The swirl flow meter is a special type of vortex flow meter. An additional swirl is added to the incoming process fluid via a set of helical blades installed in the inlet of the meter body. The advantage of this type of vortex flow meter is its relative insensitivity to the flow pattern of the incoming fluid, which means the straight length requirements are less stringent than those for standard vortex flow meters. Another advantage is its lower allowable Reynolds Number.

Selection of vortex flow meters

The following shall be considered in vortex flow meter selection:

  1. Turndown requirements, taking into account all normal and abnormal operating conditions.

  2. The Reynolds number shall be at least 20,000, but preferably above 40,000 under any normal or abnormal process condition.
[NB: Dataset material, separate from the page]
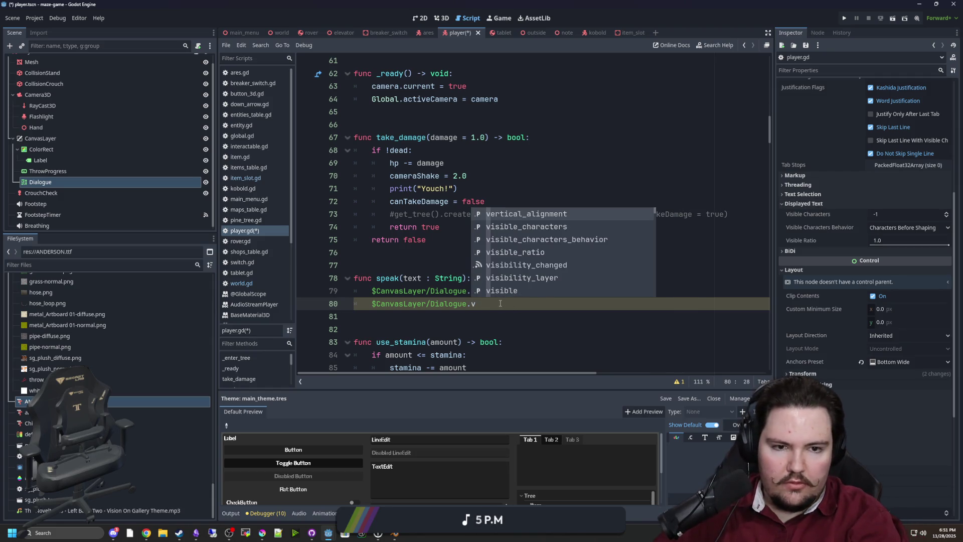
pyautogui.write('is')
pyautogui.press('Down')
pyautogui.press('Down')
Furthermore, the minimum fluid velocity, specified by the Manufacturer, shall be met under any normal or abnormal process condition that requires a reliable measurement. The minimum flows to be measured shall amply exceed the minimum measurable flow of the selected meter, specified by the Manufacturer, in order to achieve reliable measurement. In selecting a vortex flow meter, the meter turn-down shall be balanced against the permanent pressure drop.

  3. Vortex meters in liquid service should be selected so that cavitation does not occur during any normal or abnormal process condition.

  4. Vortex meters should not be located downstream of positive displacement pumps/compressors without suction and discharge dampers.

  5. Vortex flow meters should not be used in wet gas or wet steam applications or in any other two-phase application (e.g. liquids with gas bubbles or foam, flashing liquids, half-full lines).

  6. Vortex flow meters should not be considered for very viscous, waxy or erosive services.

  7. Vortex flow meters shall be provided with process flanges.

  8. Non-wetted sensors are preferred. For critical applications, the sensors shall be replaceable during operation.

Note : Should take note of the largest available vortex meter sizing to match large piping line sizes e.g. greater than 12” Installation requirements

For general installation requirements,.

  1. In general, the orientation (horizontal or vertical) of the vortex flow meter is not critical. If mounted in horizontal pipes, it is recommended to mount vortex meters with the shedder bars in the horizontal plane in order to reduce the build-up from debris and other hard deposits.

For gas measurements in horizontal lines, the meter should preferably not be located at the lowest point in order to avoid condensate impacting on the measuring element.

For vortex meters in a vertical line, the flow shall be upwards.

  1. In liquid services, the horizontal or vertical flow line must remain full under all operating conditions.

NOTES: 1. Where horizontal positioning of a shedder bar in horizontal lines causes interference with adjacent piping, the shedder bar may be mounted at a 45 degrees angle.
2. For specific meter designs, the Manufacturer’s above recommendations.
3. If pressure measurement is required for density compensation, the reference pressure at which the Manufacturer has determined the meter is relevant. It is often assumed that this is the absolute pressure at the shedder bar.

NOTE: The pressure at the shedder bar can be calculated from the measured upstream pressure and Manufacturer’s data on permanent pressure loss and vortex meter.

Straight length requirements shall be as specified by the Manufacturer.

Upstream pipe or flange transitions shall be smooth and flush with the pipe wall, i.e. free from welding roughness and burrs. Otherwise, vortices may be created which may adversely affect the performance of the flow meter.

For services where condensable gases during abnormal operation will convert into liquid, draining facilities have to be provided to prevent damage of the shedder bar by liquid slugs at plant (re)start.

Install the vortex flow meter only after flushing or air blowing activities have been completed.

A welded vortex flow meter body may be considered depending on the application and make. The use of welded vortex flow meters is subject to the approval of the Principal.

For critical services, online removable sensor is preferred to enable online maintenance.